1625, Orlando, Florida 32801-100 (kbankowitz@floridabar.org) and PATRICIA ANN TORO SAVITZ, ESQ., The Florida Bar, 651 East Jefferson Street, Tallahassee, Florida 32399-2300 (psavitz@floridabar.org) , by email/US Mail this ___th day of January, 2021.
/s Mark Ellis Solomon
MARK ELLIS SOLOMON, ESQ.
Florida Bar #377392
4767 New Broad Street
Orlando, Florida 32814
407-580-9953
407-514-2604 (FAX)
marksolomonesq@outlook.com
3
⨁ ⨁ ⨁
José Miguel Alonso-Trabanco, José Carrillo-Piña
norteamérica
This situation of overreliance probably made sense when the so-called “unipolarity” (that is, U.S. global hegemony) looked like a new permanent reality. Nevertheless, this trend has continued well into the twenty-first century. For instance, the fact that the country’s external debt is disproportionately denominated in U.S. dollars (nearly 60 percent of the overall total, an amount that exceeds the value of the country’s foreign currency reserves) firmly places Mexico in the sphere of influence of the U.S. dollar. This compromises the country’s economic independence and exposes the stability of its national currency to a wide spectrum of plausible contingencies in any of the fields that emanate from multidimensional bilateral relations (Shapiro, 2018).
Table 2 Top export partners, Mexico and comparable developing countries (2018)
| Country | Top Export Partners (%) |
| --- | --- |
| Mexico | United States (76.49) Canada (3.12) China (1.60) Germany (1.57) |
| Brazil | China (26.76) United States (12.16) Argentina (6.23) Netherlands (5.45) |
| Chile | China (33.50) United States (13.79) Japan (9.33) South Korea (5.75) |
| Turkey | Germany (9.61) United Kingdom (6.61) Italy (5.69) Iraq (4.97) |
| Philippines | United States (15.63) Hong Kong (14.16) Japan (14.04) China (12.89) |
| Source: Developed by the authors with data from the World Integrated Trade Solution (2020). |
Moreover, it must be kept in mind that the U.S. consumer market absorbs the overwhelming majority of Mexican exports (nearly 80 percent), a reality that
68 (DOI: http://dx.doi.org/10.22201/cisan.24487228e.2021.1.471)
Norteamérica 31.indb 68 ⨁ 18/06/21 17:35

────────────────────

== How to complete this task ==
Starting at the line that contains "Netherlands (5.45) |", restate word for word every line through the last one in the records above. Return nothing else.

== Solution ==
| Brazil | China (26.76) United States (12.16) Argentina (6.23) Netherlands (5.45) |
| Chile | China (33.50) United States (13.79) Japan (9.33) South Korea (5.75) |
| Turkey | Germany (9.61) United Kingdom (6.61) Italy (5.69) Iraq (4.97) |
| Philippines | United States (15.63) Hong Kong (14.16) Japan (14.04) China (12.89) |
| Source: Developed by the authors with data from the World Integrated Trade Solution (2020). |
Moreover, it must be kept in mind that the U.S. consumer market absorbs the overwhelming majority of Mexican exports (nearly 80 percent), a reality that
68 (DOI: http://dx.doi.org/10.22201/cisan.24487228e.2021.1.471)
Norteamérica 31.indb 68 ⨁ 18/06/21 17:35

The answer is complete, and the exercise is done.